[What you have to do]
Find every line containing the string "cycleway" in the data below, and report how many there are, with no other words.

[Input]
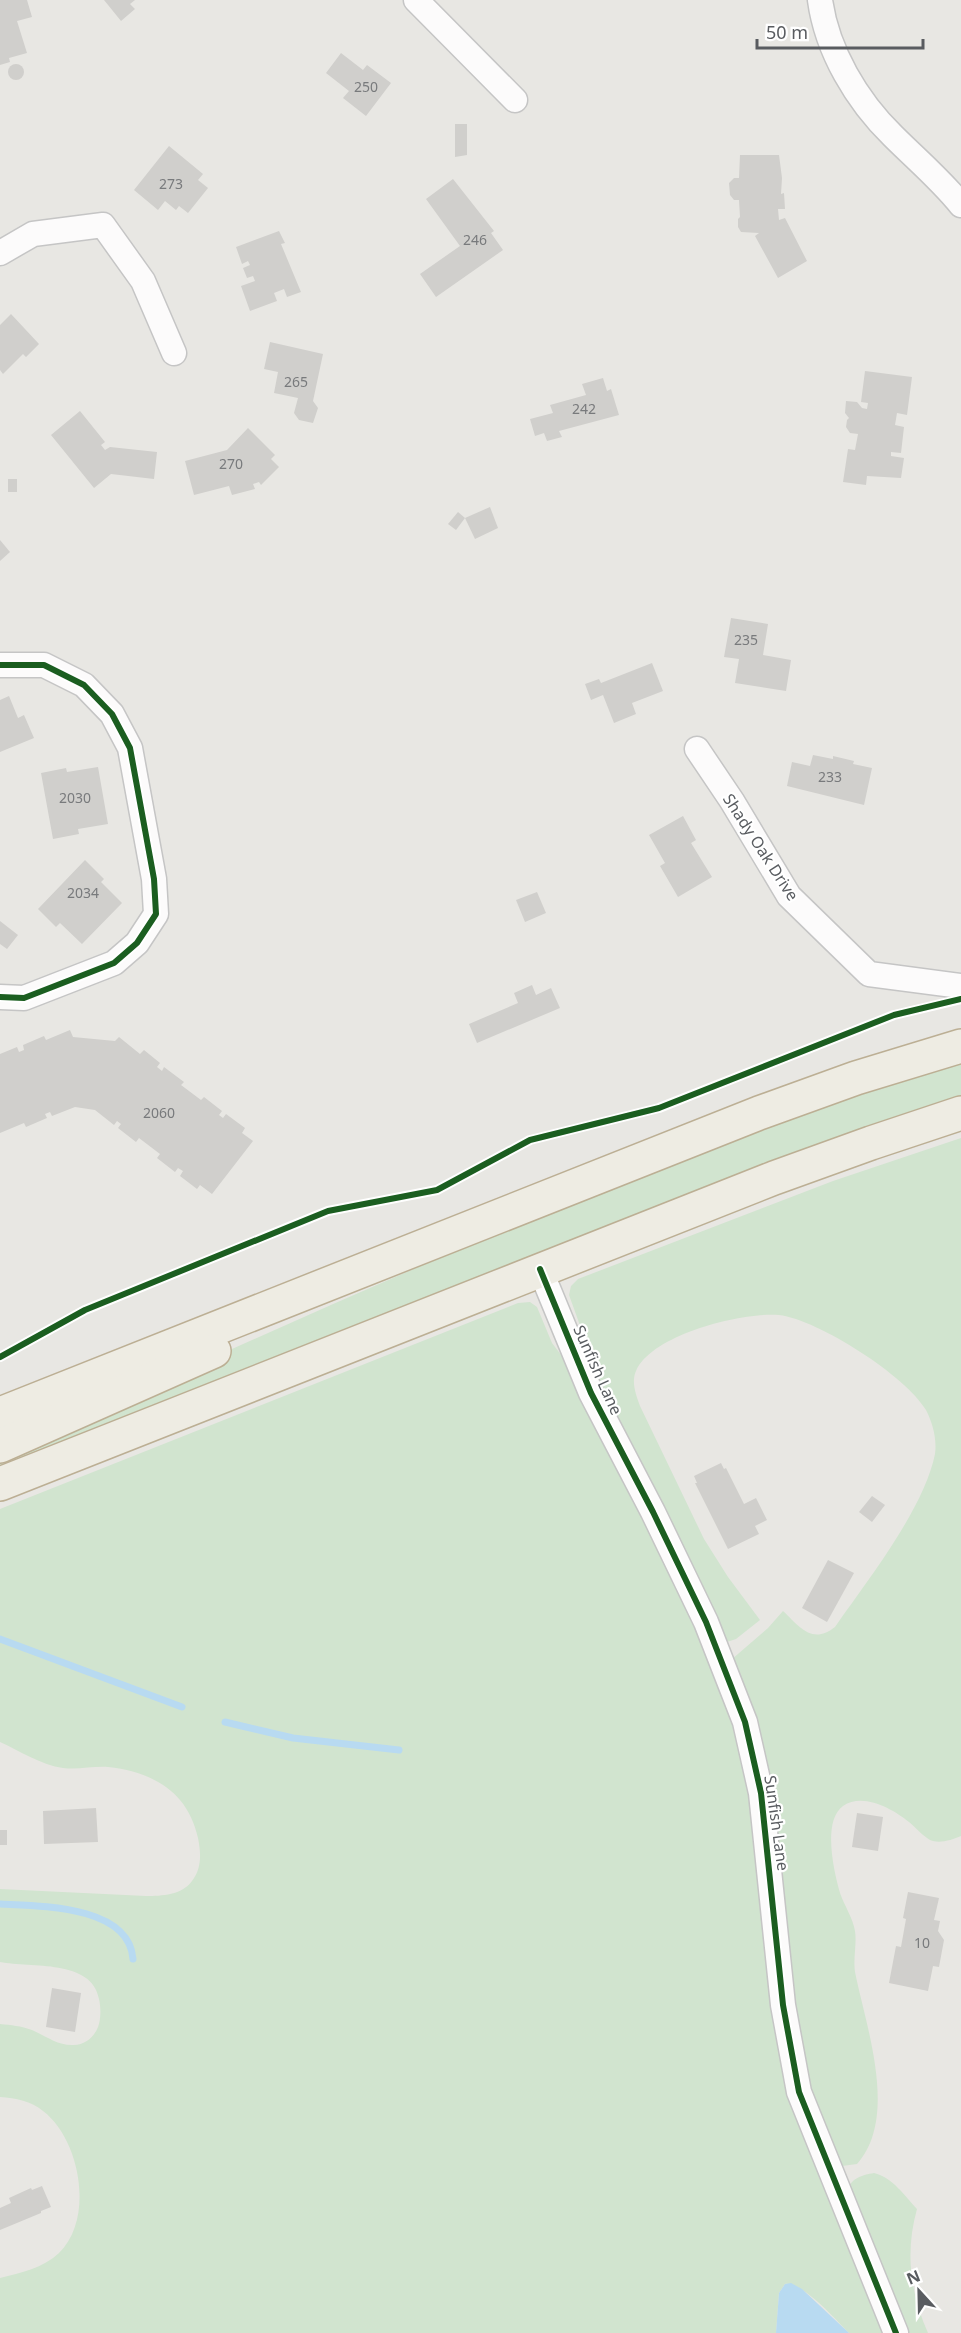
<svg xmlns="http://www.w3.org/2000/svg" width="961" height="2333" viewBox="0 0 961 2333" font-family="'Noto Sans',sans-serif">
<style>
.green{fill:#d1e4cf}
.water{fill:#b8daf1}
.lines{fill:none;stroke-linecap:round;stroke-linejoin:round}
.stream{stroke:#b8daf1;stroke-width:7}
.building{fill:#d0cfcc}
.minor-casing{stroke:#c5c5c5;stroke-width:27}
.trunk-casing{stroke:#bcaf94;stroke-width:36}
.minor{stroke:#fcfbfb;stroke-width:24}
.trunk{stroke:#eeece3;stroke-width:33}
.cycleway-casing{stroke:#fff;stroke-width:10}
.cycleway{stroke:#1b5e20;stroke-width:6}
.labels{text-anchor:middle;stroke-width:4.5;stroke-linejoin:round;paint-order:stroke}
.number-label{font-size:14px;fill:#787a7c}
.street-label{font-size:16px;fill:#595c60;stroke:#fff}
</style>
<rect width="100%" height="100%" fill="#e8e7e3"/>
<g class="green">
<path d="M961 1062V1097L819 1144 679 1197 0 1467V1453C316 1312 630 1164 961 1062Z"/>
<path d="M961 1138V1836C952 1840 939 1844 930 1840 923 1836 916 1828 909 1822 893 1809 863 1792 843 1806 822 1821 834 1872 840 1893 844 1905 853 1918 855 1931 857 1944 853 1958 855 1972 866 2027 899 2117 857 2164L842 2166 836 2162 813 2107 731 1660 768 1628 783 1611C800 1627 812 1645 835 1627 867 1581 924 1509 935 1454 937 1439 933 1424 926 1410 906 1376 819 1320 779 1315 743 1312 652 1334 636 1371 631 1382 636 1395 640 1406L704 1539 728 1577 760 1620 736 1639 724 1643 585 1357 582 1331 569 1295 571 1286 578 1279 833 1181Z"/>
<path d="M530 1302 537 1307 552 1343 571 1368 675 1575 744 1749 775 2006 888 2333H849C837 2321 802 2281 785 2284L779 2293 776 2333H0V2278C21 2273 43 2268 59 2253 95 2218 80 2139 43 2111 31 2101 16 2098 0 2097V2024C11 2025 21 2026 32 2030 46 2036 58 2046 74 2045 85 2045 94 2037 98 2027 101 2019 101 2008 99 1999 92 1959 31 1968 0 1962V1889L146 1896C162 1896 182 1895 192 1881 202 1868 201 1853 198 1838 188 1792 153 1772 108 1767 93 1766 78 1770 63 1768 41 1765 20 1751 0 1742V1509L518 1303Z"/>
<path d="M874 2173C892 2177 905 2196 917 2209 905 2252 910 2293 928 2333H905L847 2191C851 2178 862 2175 874 2173Z"/>
</g>
<polygon class="water" points="791,2283 802,2289 849,2333 776,2333 779,2293 785,2284"/>
<g class="lines">
<g class="stream">
<polyline points="0,1639 182,1707"/>
<polyline points="225,1722 293,1738 399,1750"/>
<path d="M0 1904C39 1906 129 1905 133 1959"/>
</g>
</g>
<g class="building">
<polygon points="0,0 27,0 32,17 17,21 27,53 9,58 10,62 0,65"/>
<polygon points="104,0 135,0 130,4 135,9 121,21"/>
<polygon points="341,53 363,70 367,65 391,83 366,116 343,98 349,91 326,73"/>
<circle cx="16" cy="72" r="8"/>
<polygon points="455,124 467,124 467,155 455,157"/>
<polygon points="169,146 203,174 198,180 208,188 188,213 179,206 176,210 165,201 158,210 134,190"/>
<polygon points="740,155 779,155 782,178 781,194 784,193 785,209 778,209 779,220 785,218 807,261 778,278 755,236 759,233 741,232 738,227 738,219 740,217 739,200 734,200 730,195 729,183 734,178 739,178"/>
<polygon points="453,179 494,231 491,233 503,250 436,297 420,274 460,246 426,199"/>
<polygon points="279,231 285,243 281,244 301,292 287,297 284,289 274,293 277,301 250,311 241,286 255,281 253,276 247,278 243,268 250,265 248,261 242,264 236,247"/>
<polygon points="11,314 39,344 26,357 23,354 3,374 0,370 0,325"/>
<polygon points="270,342 323,354 313,401 318,408 313,423 299,420 294,413 298,398 274,393 278,372 264,369"/>
<polygon points="865,371 912,377 907,415 897,413 895,425 904,427 901,453 891,452 891,456 904,458 901,478 867,476 866,485 843,482 848,449 855,450 858,434 850,433 846,427 847,420 849,418 845,413 846,401 857,402 862,408 867,409 868,403 861,402"/>
<polygon points="603,378 607,391 611,389 619,415 559,431 562,437 547,441 544,433 535,436 530,419 553,413 550,405 586,395 582,384"/>
<polygon points="80,411 105,442 101,445 105,450 110,447 157,452 154,479 111,474 94,488 51,435"/>
<polygon points="248,428 275,455 271,459 279,467 261,485 259,482 253,484 255,489 232,495 229,486 194,495 185,461 227,450"/>
<rect x="8" y="479" width="9" height="13"/>
<polygon points="490,507 498,528 475,539 465,518"/>
<polygon points="458,512 465,518 456,530 448,524"/>
<polygon points="0,540 10,552 0,561"/>
<polygon points="731,618 768,624 763,655 791,660 786,691 735,683 739,659 724,657"/>
<polygon points="652,663 663,691 632,703 636,714 614,723 603,695 591,700 585,684 599,679 601,683"/>
<polygon points="9,696 18,718 24,715 34,738 0,752 0,700"/>
<polygon points="813,755 833,759 833,756 854,761 853,764 872,768 864,805 787,786 792,762 810,766"/>
<polygon points="98,767 108,824 78,829 79,834 53,839 41,773 66,768 67,772"/>
<polygon points="683,816 696,840 691,843 712,877 678,897 660,866 665,863 649,835"/>
<polygon points="85,860 104,879 101,882 122,903 82,944 60,923 56,927 38,909"/>
<polygon points="537,892 546,913 525,922 516,900"/>
<polygon points="0,921 18,935 7,949 0,944"/>
<polygon points="532,985 536,995 551,988 560,1008 477,1043 469,1024 518,1003 514,993"/>
<polygon points="70,1030 73,1037 115,1041 119,1037 140,1054 144,1050 160,1063 157,1067 162,1071 164,1067 184,1082 181,1085 201,1100 204,1097 222,1111 219,1115 223,1118 226,1114 245,1128 242,1133 253,1141 212,1194 200,1185 197,1189 180,1176 183,1171 178,1168 175,1172 157,1158 160,1154 139,1138 136,1142 118,1128 121,1124 117,1121 114,1125 95,1110 75,1107 52,1116 50,1112 45,1114 47,1118 26,1127 24,1123 0,1133 0,1054 17,1047 19,1052 24,1050 23,1045 44,1036 46,1040"/>
<polygon points="721,1463 724,1469 726,1468 744,1504 756,1498 767,1520 755,1526 759,1534 728,1549 695,1483 697,1483 694,1476"/>
<polygon points="872,1496 885,1505 872,1522 859,1512"/>
<polygon points="828,1560 854,1573 827,1622 802,1608"/>
<polygon points="96,1808 98,1842 44,1844 43,1811"/>
<polygon points="857,1813 883,1817 878,1851 852,1847"/>
<rect x="0" y="1830" width="7" height="15"/>
<polygon points="908,1892 939,1898 934,1920 940,1921 938,1931 944,1940 939,1967 933,1966 928,1991 889,1983 896,1946 901,1947 906,1919 903,1918"/>
<polygon points="52,1988 81,1993 75,2032 46,2027"/>
<polygon points="42,2186 51,2207 41,2211 41,2213 0,2230 0,2208 11,2203 9,2198 31,2188 32,2190"/>
</g>
<g class="lines">
<g class="minor-casing">
<g id="minor">
<polyline points="416,0 515,100"/>
<path d="M820 0C827 51 857 101 893 136 916 159 941 180 961 205"/>
<polyline points="0,253 33,234 103,225 143,281 174,353"/>
<polyline points="0,665 44,665 84,685 112,714 130,748 154,879 156,914 137,943 114,963 24,998 0,997"/>
<polyline points="697,749 732,801 789,896 869,974 961,986"/>
<polyline points="540,1269 591,1393 653,1512 706,1622 745,1722 761,1793 783,2005 799,2092 896,2333"/>
</g>
</g>
<g class="trunk-casing">
<g id="trunk">
<polyline points="0,1414 759,1113 856,1078 961,1046"/>
<polyline points="0,1446 214,1351"/>
<polyline points="0,1484 774,1178 871,1143 961,1113"/>
</g>
</g>
<use href="#minor" class="minor"/>
<use href="#trunk" class="trunk"/>
<g class="cycleway-casing">
<g id="cycleway">
<polyline points="0,665 44,665 84,685 112,714 130,748 154,879 156,914 137,943 114,963 24,998 0,997"/>
<polyline points="540,1269 591,1393 653,1512 706,1622 745,1722 761,1793 783,2005 799,2092 896,2333"/>
<polyline points="0,1357 85,1310 328,1211 437,1190 530,1140 659,1108 894,1015 961,999"/>
</g>
</g>
<use href="#cycleway" class="cycleway"/>
</g>
<g class="labels">
<g class="number-label">
<text x="366" y="92">250</text>
<text x="171" y="189">273</text>
<text x="475" y="245">246</text>
<text x="296" y="387">265</text>
<text x="584" y="414">242</text>
<text x="231" y="469">270</text>
<text x="746" y="645">235</text>
<text x="830" y="782">233</text>
<text x="75" y="803">2030</text>
<text x="83" y="898">2034</text>
<text x="159" y="1118">2060</text>
<text x="922" y="1948">10</text>
</g>
<g class="street-label">
<text transform="translate(761 847) rotate(57)" y="6">Shady Oak Drive</text>
<text transform="translate(598 1370) rotate(66)" y="6">Sunfish Lane</text>
<text transform="translate(777 1823) rotate(82)" y="6">Sunfish Lane</text>
</g>
</g>
<g transform="translate(919 2291) rotate(338)" stroke="#ffffff" stroke-width="4.5" paint-order="stroke">
<path d="M0-4.5L10 22L0 15L-10 22Z" fill="#595c60"/>
<text y="-9" font-size="16" font-weight="bold" text-anchor="middle" fill="#595c60">N</text>
</g>
<path d="M757 39v9h166v-9" fill="none" stroke="#595c60" stroke-width="3"/>
<text x="766" y="39" font-size="18" fill="#595c60" stroke="#ffffff" stroke-width="4.5" paint-order="stroke">50 m</text>
</svg>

[Solution for this problem]
5